Wie dit niet in het oog houdt, zou van het wetenschappelijk karakter der Duitsche Universiteiten, dat zeer hoog staat, bij het lage van den eisch dien ze stellen, al een zeer zonderlingen indruk van laag standpunt krijgen.

Hier komt nog bij, dat men aan Duitsche Universiteiten van oudsher gewoon is, vele studenten uit den vreemde te ontvangen, thans vooral uit Rusland en Amerika. Op zulke vreemde studenten nu zijn de professoren in Duitschland altoos bijzonder gesteld geweest, omdat ze in deze vreemde studenten het gereede middel zagen, om den roem van hun geleerdheid ook in het buitenland te verbreiden. Iets wat er toe heeft medegewerkt, om vooral ten opzichte van deze studenten zoo inschikkelijk en voorkomend mogelijk te zijn. In Luik voor de natuurkundige vakken, in Zwitserland voor de medicijen, en in Amerika voor de tandheelkunst, ziet men geheel hetzelfde. Schrijver dezes liet zelf een zijner zoons te Ann Arbor in Amerika, Michigan, studeeren, en hoewel deze hier te lande slechts drie klassen van het Zettensch gymnasium ten volle had afgeloopen, en er sinds vijf jaren verloopen waren, waarin hij aan de klassieke studiën niets hoegenaamd meer gedaan had, werd hij toch voetstoots tot het volgen der colleges toegelaten.

Hier te lande daarentegen is dat alles heel anders.

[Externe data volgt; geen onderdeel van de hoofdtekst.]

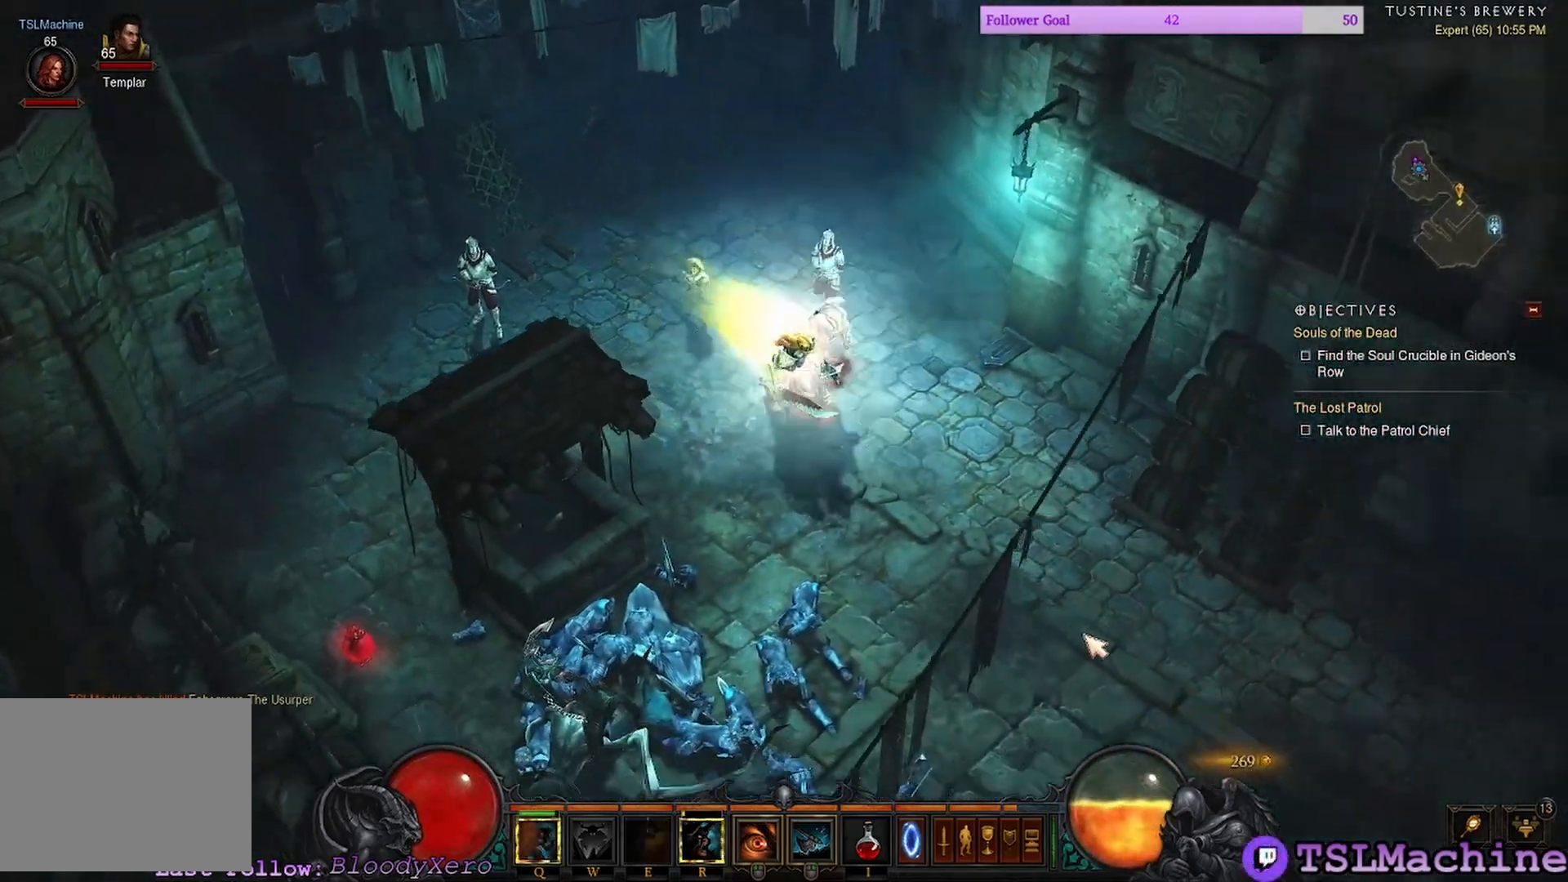
{"keys": [], "mouse": ["left"], "events": [[133, "e", "up"]]}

Men studeert in den regel aan eenzelfde Academie af. Wie Nederlander is, kan niet worden toegelaten, of hij moet eindexamen aan het Gymnasium, of Staatsexamen gedaan hebben. Doctoraal kan men niet doen, of het candidaats-examen moet voorafgegaan zijn.

Alleen ten opzichte van vreemdelingen maakt de wet op het Hooger Onderwijs in Art. Z^bis eenige uitzonderingen; uitzonderingen, die ten bate der Zuid-Afrikaansche studenten onlangs aanmerkelijk verruimd zijn.

Voor Nederlanders daarentegen bestaat in Nederland geen enkele faciliteit. De juridische studenten der Vrije Universiteit, die advocaat wenschen te worden, moeten alle examens aan een Overheids-universiteit afleggen; en er is geen sprake van, dat ze met vertoon van een diploma der Vrije Universiteit of van de School te Kampen, zouden kunnen volstaan.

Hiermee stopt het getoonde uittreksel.